There is nothing harder than faking visual chaos. No. There is nothing harder than randomness in general.
As humans, we have this built-in need to organize the world around us; ideas, objects, even people. Life becomes less confusing when everything is recognized, differentiated, and understood. Classification is something I try to embrace wholeheartedly, to the extent that I have almost no issues with stereotypes, “-isms” (I classify myself as a feminist, for example), and other methods of uncomfortable classification. Consciously classifying myself clearly for others makes it easier for people to understand me, attracting and deflecting them accordingly to my benefit. It’s some sort of branding, I guess.
Last night, I was assisting some friends in setting up a booth at event. The set-up included pegging small packages on a clothesline.

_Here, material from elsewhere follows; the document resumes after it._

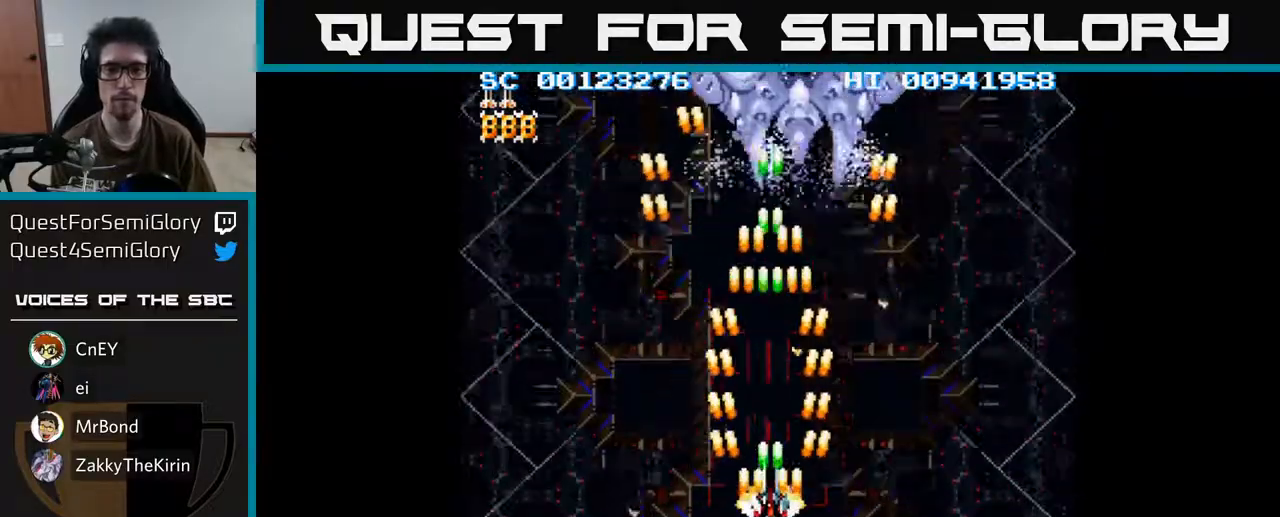
{"buttons": ["A", "DPAD_DOWN", "DPAD_LEFT"], "left_stick": "center", "right_stick": "center", "events": [[250, "DPAD_UP", "up"], [267, "DPAD_DOWN", "down"], [317, "DPAD_LEFT", "down"]]}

They had started pegging the packages systematically.
The red packages were hung neatly behind each other, as were the blue packages and the green packages. The distance between each of the packages was exactly the same. Each clothesline had seven packages. Actually, the display looked like an exercise in mathematical precision.
The designer in me went crazy trying to hijack the display of packages to look much more random. But my friend looked at me with shock; I was, after all, ruining his perfect visual system.
Then I started thinking about randomness.
It goes against our nature to create randomness. Away from the field of visual arts, as humans, we can’t come up with truly random numbers without help. There have always been methods for generating random numbers — dice, coin flipping, roulette wheels. In IT, you can use computational algorithms that produce long sequences of apparently random results, which are in fact completely determined by an algorithm, and are thus inherently predictable. There are also quantum-to-classical randomness extractors, which are much better at generating randomness. We are incapable of randomness, in a way.
It’s very confusing. Here we are, anxious to make sense of the complicated world around us; we hate randomness. We systematize, classify, correlate, measure, notice, realize. Yet this instinctual hatred of randomness screws everything up, as our cognitively hard-wired brains are constantly finding meaningful patterns in meaningless noise. Our brain and senses are prepared to interpret stimuli according to an expected model (this is called priming, and it is thought to play a large part in the systems of stereotyping), so we often systematize incorrectly, leading to disasters.
Confused enough? Let me confuse you further. Back to visual randomness.
Whether you brain is hard-wired to hate it or not, randomness is good, at least visually, and to an extent. Your eye does not like excessive orderliness. Take the rule of thirds, for example. It’s a “rule of thumb” or guideline which applies to composing visual images such as designs, films, paintings, and photographs. Basically, what the rule of thirds does is fake lack of balance using mathematics. It says: an image should be imagined as divided into nine equal parts by two equally-spaced horizontal lines and two equally-spaced vertical lines, and that important compositional elements should be placed along these lines or their intersections.
Here’s a picture cropped with and without the rule of thirds:
When the stone in the middle, it looks bad, even bordering on offensive. It looks like the picture is yelling at you. That’s why the rule of thirds is good; it helps set balance in a visual composition.
Take a look at these displays:
Pretty right? Look at how random the bottles look. How the balls hang at random heights. How the cages are random sizes. Imagine how they would look if they were perfectly aligned, if they were the same size, or if there was a distinguishable pattern. Not good. They wouldn’t look natural.
Of course, there isn’t anything random in how these displays were set. Someone painstakingly created the layouts to fake the perfect randomness. When I first started practicing design, I found it immensely difficult to fake randomness. Ten years later, I still have to work really hard on a random layout. A visually-untrained person will never be able to set the packages randomly, or understand why I had to set them randomly.
The non-randomness of randomness is beautiful.
If you were a person who isn’t aware of how randomness is awesome, impossible, necessary, and never random, I hope you start seeing how beautiful randomness is. It is never just there. It’s a conscious act in a world that inherently hates it.